[Saved entries]
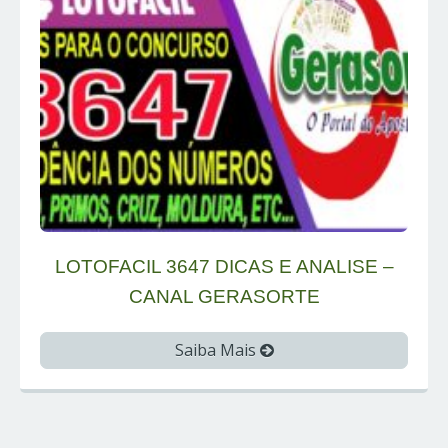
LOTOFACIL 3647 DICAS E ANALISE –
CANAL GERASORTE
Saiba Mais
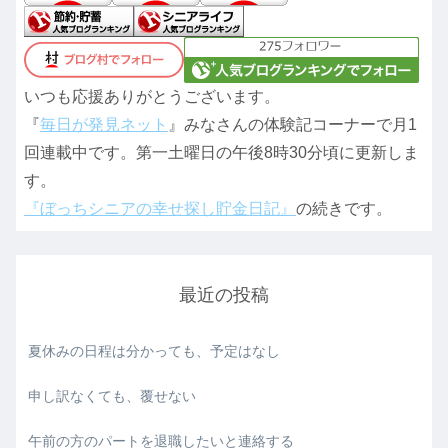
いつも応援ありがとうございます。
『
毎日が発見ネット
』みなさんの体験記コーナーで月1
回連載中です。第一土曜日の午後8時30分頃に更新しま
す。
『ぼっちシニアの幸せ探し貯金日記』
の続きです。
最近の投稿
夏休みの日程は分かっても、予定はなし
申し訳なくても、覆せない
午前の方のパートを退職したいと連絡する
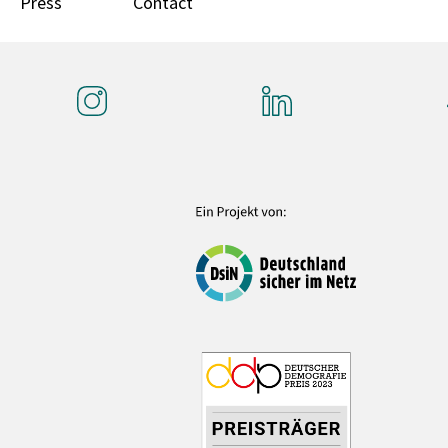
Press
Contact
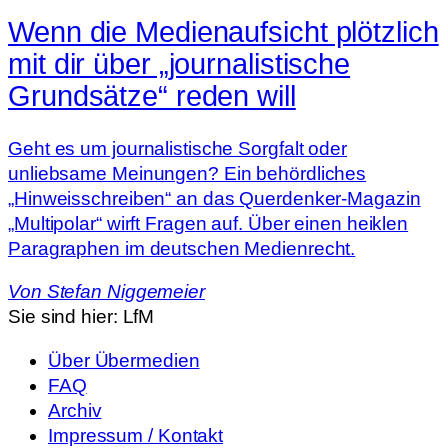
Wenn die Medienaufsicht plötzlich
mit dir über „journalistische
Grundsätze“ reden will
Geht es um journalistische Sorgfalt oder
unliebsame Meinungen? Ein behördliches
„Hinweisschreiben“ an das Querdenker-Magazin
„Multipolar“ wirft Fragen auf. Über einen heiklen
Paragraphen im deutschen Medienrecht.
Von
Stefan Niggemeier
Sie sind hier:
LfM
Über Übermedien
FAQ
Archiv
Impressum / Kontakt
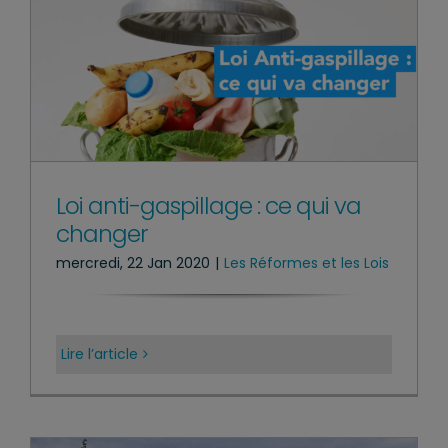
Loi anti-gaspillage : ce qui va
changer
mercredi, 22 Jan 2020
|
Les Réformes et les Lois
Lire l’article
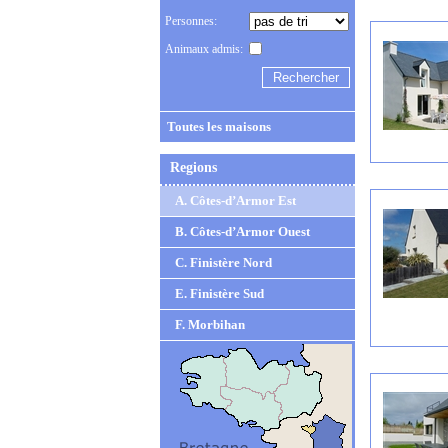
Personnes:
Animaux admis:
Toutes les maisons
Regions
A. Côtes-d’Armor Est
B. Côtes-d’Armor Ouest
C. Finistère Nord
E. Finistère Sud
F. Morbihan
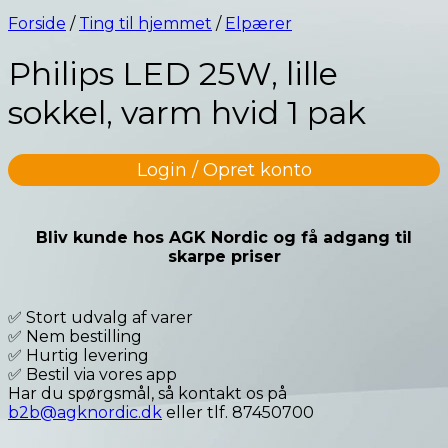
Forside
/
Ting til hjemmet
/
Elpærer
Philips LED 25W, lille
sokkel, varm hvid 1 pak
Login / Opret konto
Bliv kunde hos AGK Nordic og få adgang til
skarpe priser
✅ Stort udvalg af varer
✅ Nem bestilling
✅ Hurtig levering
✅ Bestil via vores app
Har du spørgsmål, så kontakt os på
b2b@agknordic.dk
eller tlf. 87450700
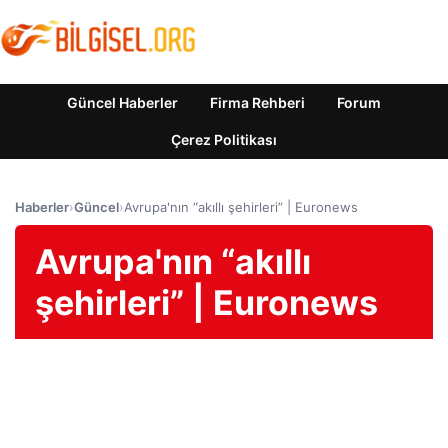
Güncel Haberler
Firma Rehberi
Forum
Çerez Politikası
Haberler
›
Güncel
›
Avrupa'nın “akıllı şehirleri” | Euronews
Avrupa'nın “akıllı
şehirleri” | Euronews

**Activity:**
Lines with the word "Armor" in them should be copied from the preceding records.

**Exercise output:**
A. Côtes-d’Armor Est
B. Côtes-d’Armor Ouest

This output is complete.